THE TASK: Give the lines below again exactly, starting with the line that holds "index tip: (315, 708)" and going on through the line that holds "middle tip: (310, 722)".

GIVEN ENTRIES:

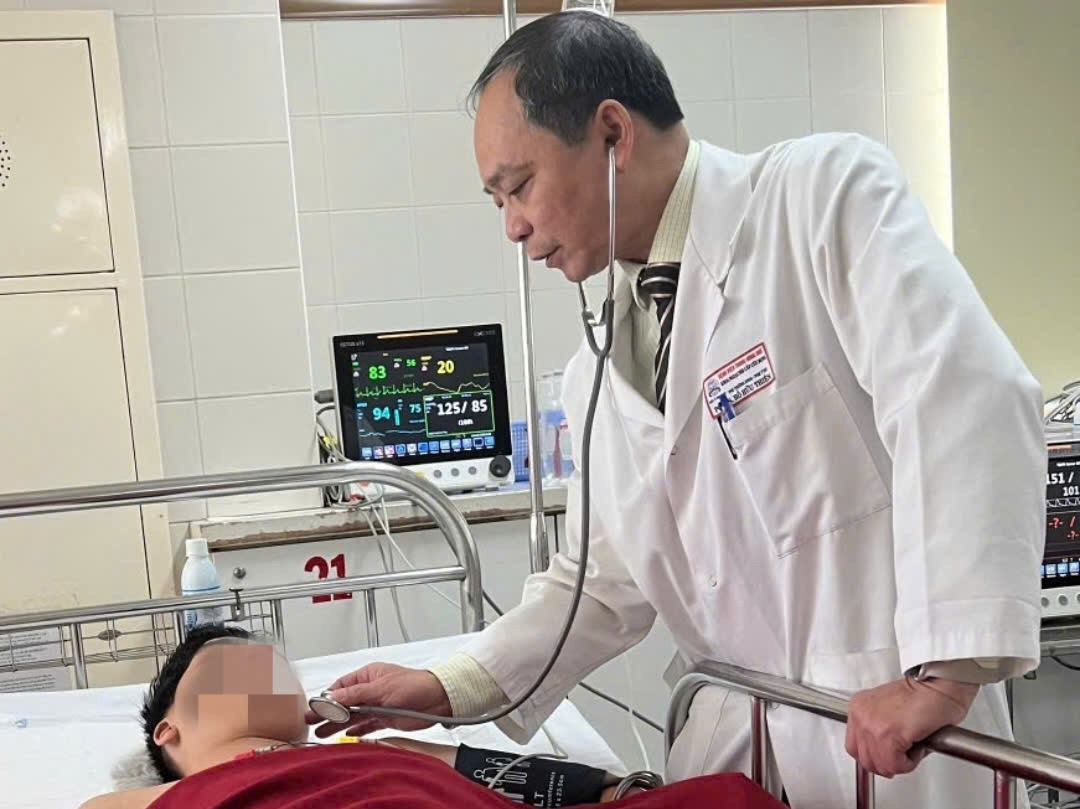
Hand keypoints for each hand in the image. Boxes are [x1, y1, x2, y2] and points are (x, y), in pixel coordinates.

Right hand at [304, 662, 451, 738]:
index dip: (327, 698)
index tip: (315, 708)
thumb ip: (354, 695)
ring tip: (321, 733)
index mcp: (368, 675)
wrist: (438, 699)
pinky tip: (345, 736)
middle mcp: (370, 690)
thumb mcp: (380, 688)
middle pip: (343, 703)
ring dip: (337, 724)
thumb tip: (331, 697)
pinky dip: (355, 731)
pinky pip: (365, 726)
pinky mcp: (385, 719)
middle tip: (310, 722)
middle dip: (327, 712)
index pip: (341, 687)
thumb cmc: (415, 685)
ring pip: (352, 716)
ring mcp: (377, 705)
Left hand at [846, 676, 977, 777]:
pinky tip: (918, 745)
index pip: (854, 747)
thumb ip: (877, 726)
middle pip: (865, 759)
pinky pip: (894, 765)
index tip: (889, 754)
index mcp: (859, 707)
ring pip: (880, 765)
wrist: (940, 684)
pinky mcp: (888, 733)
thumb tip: (878, 752)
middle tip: (904, 753)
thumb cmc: (925, 695)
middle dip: (888, 763)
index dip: (875, 756)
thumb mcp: (888, 708)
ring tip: (912, 747)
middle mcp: (861, 714)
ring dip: (900, 763)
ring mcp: (872, 724)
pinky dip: (910, 763)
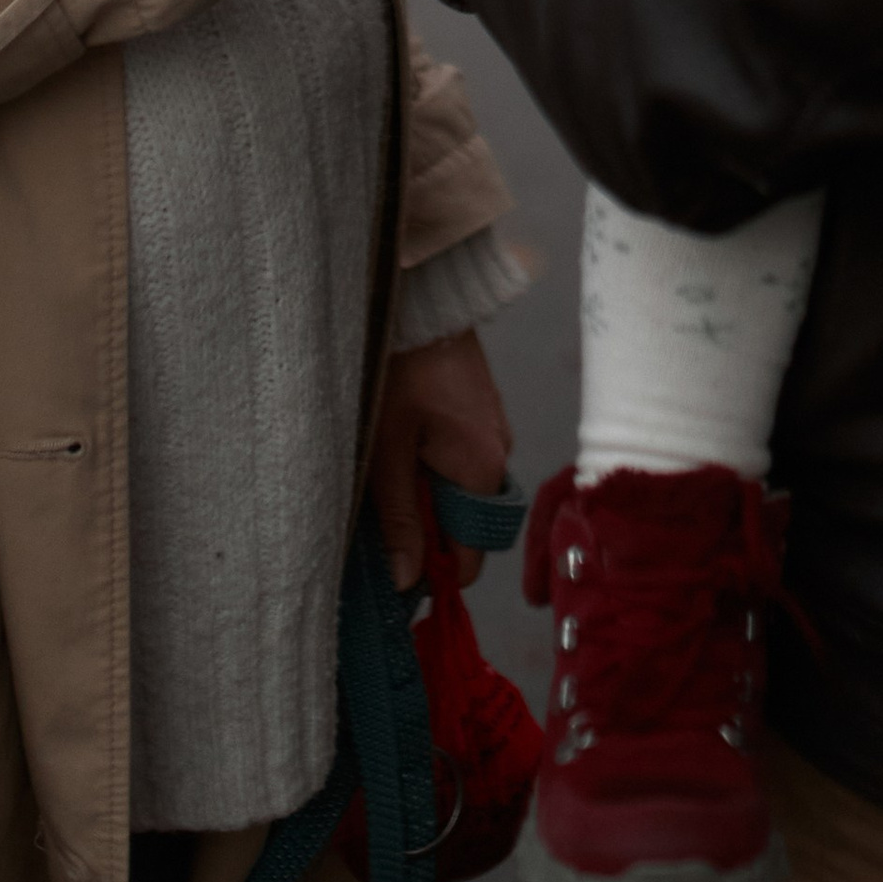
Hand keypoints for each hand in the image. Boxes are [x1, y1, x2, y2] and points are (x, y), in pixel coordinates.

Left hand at [371, 328, 512, 586]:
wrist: (424, 299)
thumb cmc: (399, 372)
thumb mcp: (387, 452)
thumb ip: (399, 519)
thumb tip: (409, 582)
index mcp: (483, 471)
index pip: (470, 556)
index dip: (432, 568)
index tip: (392, 563)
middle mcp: (501, 455)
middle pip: (465, 523)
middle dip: (425, 526)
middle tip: (381, 507)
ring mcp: (495, 431)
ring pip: (461, 491)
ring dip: (426, 493)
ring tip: (388, 466)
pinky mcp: (483, 413)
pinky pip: (462, 461)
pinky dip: (434, 464)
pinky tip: (404, 441)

TASK SOLUTION:
index tip: (315, 708)
thumb ip: (354, 695)
ring tip: (321, 733)
index mcp: (368, 675)
wrist: (438, 699)
pinky tip: (345, 736)
middle mcp: (370, 690)
thumb mcp: (380, 688)
middle pip: (343, 703)
ring dip: (337, 724)
thumb tip: (331, 697)
pinky dip: (355, 731)
pinky pip: (365, 726)
pinky mcp: (385, 719)
middle tip: (310, 722)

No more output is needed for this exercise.